▶ **EXCERPTED PASSAGE**
####################
- Ubuntu 14.04
- ES 1.4.2 from elastic repos
- Java 1.7.0_95
- 6 c3.8xlarge data nodes ( http://www.ec2instances.info/?filter=c3.8xlarge ) with 30G of heap configured
- 3 dedicated masters (originally http://www.ec2instances.info/?filter=r3.large ) with 7G of heap configured, all client requests are routed through these 3 servers
- Single index with 60 shards, 1 primary and 2 replicas, shards ranging from 10G to 40G
- 260Mil documents
- not using doc values (looking into it)
The problem presented itself after attempting to replace the r3.large masters with m3.large ( http://www.ec2instances.info/?filter=m3.large ) with 4G of heap configured. The 3 masters exhibited the following behavior:
In essence: over 75% heap usage and increased amount of GC and CPU (due to GC probably)
At the same time, every datanode exhibited the following behavior:
i.e. the same behavior. During the time we had the smaller masters in charge of the cluster we saw it directly affecting the rest of the cluster. We replaced the masters with m3.xlarge instances ( http://www.ec2instances.info/?filter=m3.xlarge ) because we weren't unsure at the time if the problem was CPU or Heap. Now it looks to me as if Heap pressure was the problem, you will notice the datanodes in the last image heap usage is back to around 75% and old GC back to almost nothing.
A few questions then:
- Why the heap pressure in the masters affected the entire cluster? (in such a way that every datanode also showed heap pressure)
- In this particular use case, what would be the ideal master setup? My hunch says memory is the factor here (as far as I can tell the active master's process is single-threaded so it doesn't really matter how many cores the machine has?) and having 7G of heap size configured seems to have "fixed" this issue
- Is it particularly harmful for the active master to be serving requests? i.e. should I remove the active master from the configured URLs in the services using ES?
- Other general suggestions with regards to index/shard size appreciated
Thank you all.
####################
▶ **TASKS FOR THIS EXERCISE**
a. Name every EC2 instance type that appears in the Elasticsearch cluster post.
b. In the Elasticsearch cluster post, how much heap was configured on the m3.large masters?

▶ **INFORMATION SHOWN**
####################
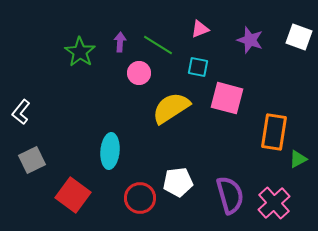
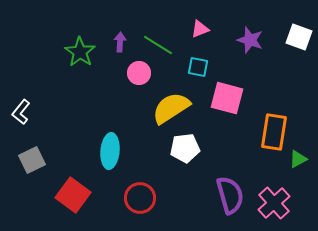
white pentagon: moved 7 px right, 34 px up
####################
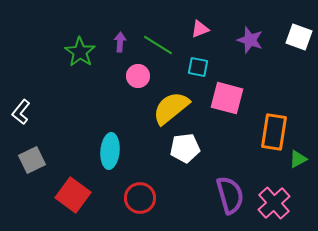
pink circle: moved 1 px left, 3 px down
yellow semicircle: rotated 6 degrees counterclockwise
####################
▶ **ANSWERS TO EACH TASK**
a. c3.8xlarge, r3.large, m3.large, m3.xlarge

b. 4G of heap.